Инженер поднялся и, как в похмельи, вгляделся в мир, который содрогался от потрясений. Во всём происходил необыкновенный кавардак, как всегда бывает при переезде на новую квартиру. Подобно опрокинутому грузовику, тарахтела российская машина, а людишки бегали вокруг, сбираясь снова поставить её на колёса. Тогда весь в поту и с сопеньем Ренне сам стал зарисовывать замысловатую игру ночного мороза, изредка вскакивая переменить холодные тряпочки на глазах жены; всё ещё резвился маньяк в мутных водах эпохи.

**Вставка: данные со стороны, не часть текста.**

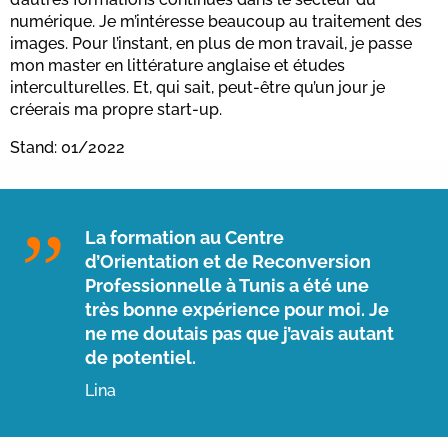
numérique. Je m’intéresse beaucoup au traitement des
images. Pour l’instant, en plus de mon travail, je passe
mon master en littérature anglaise et études
interculturelles. Et, qui sait, peut-être qu’un jour je
créerais ma propre start-up.
Stand: 01/2022
La formation au Centre
d’Orientation et de Reconversion
Professionnelle à Tunis a été une
très bonne expérience pour moi. Je
ne me doutais pas que j’avais autant
de potentiel.
Lina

Так дело длилось до Жеглова, который не задумался приобрести эту примечательную машину, слегка подпорченную невзгодами голодных лет. Был вечер, когда снова в крахмальном воротничке, неотделимом от его человеческого достоинства, Ренне вышел из своей пещеры… По бульвару стлался острый осенний холодок. На скамье сидела парочка с нездешними глазами. Туда, вниз к площади, цыган-поводырь вёл на цепи медведя, а сзади шёл горбун с бубном, шёл важно, и угловатую свою голову нёс на плоских плечах, как плод на широком блюде. Они шли в жизнь, и никто не останавливал их. На углу Ренне едва ускользнул от трамвая: его ошеломляло бытие. Он зашёл в парикмахерскую и приказал постричь себя помоложе; в зеркале он увидел одного знакомого чудака и раскланялся с них словно расстались только вчера. Ему очень хотелось верить, что ничего не произошло за эти годы, этому Ренне!.. К слову, фамилия его обманывала; был он по наружности явный русак, и если ночевал где-то немец в роду, то нестойкий. В одной лишь Сузанне сквозила странная нерусскость.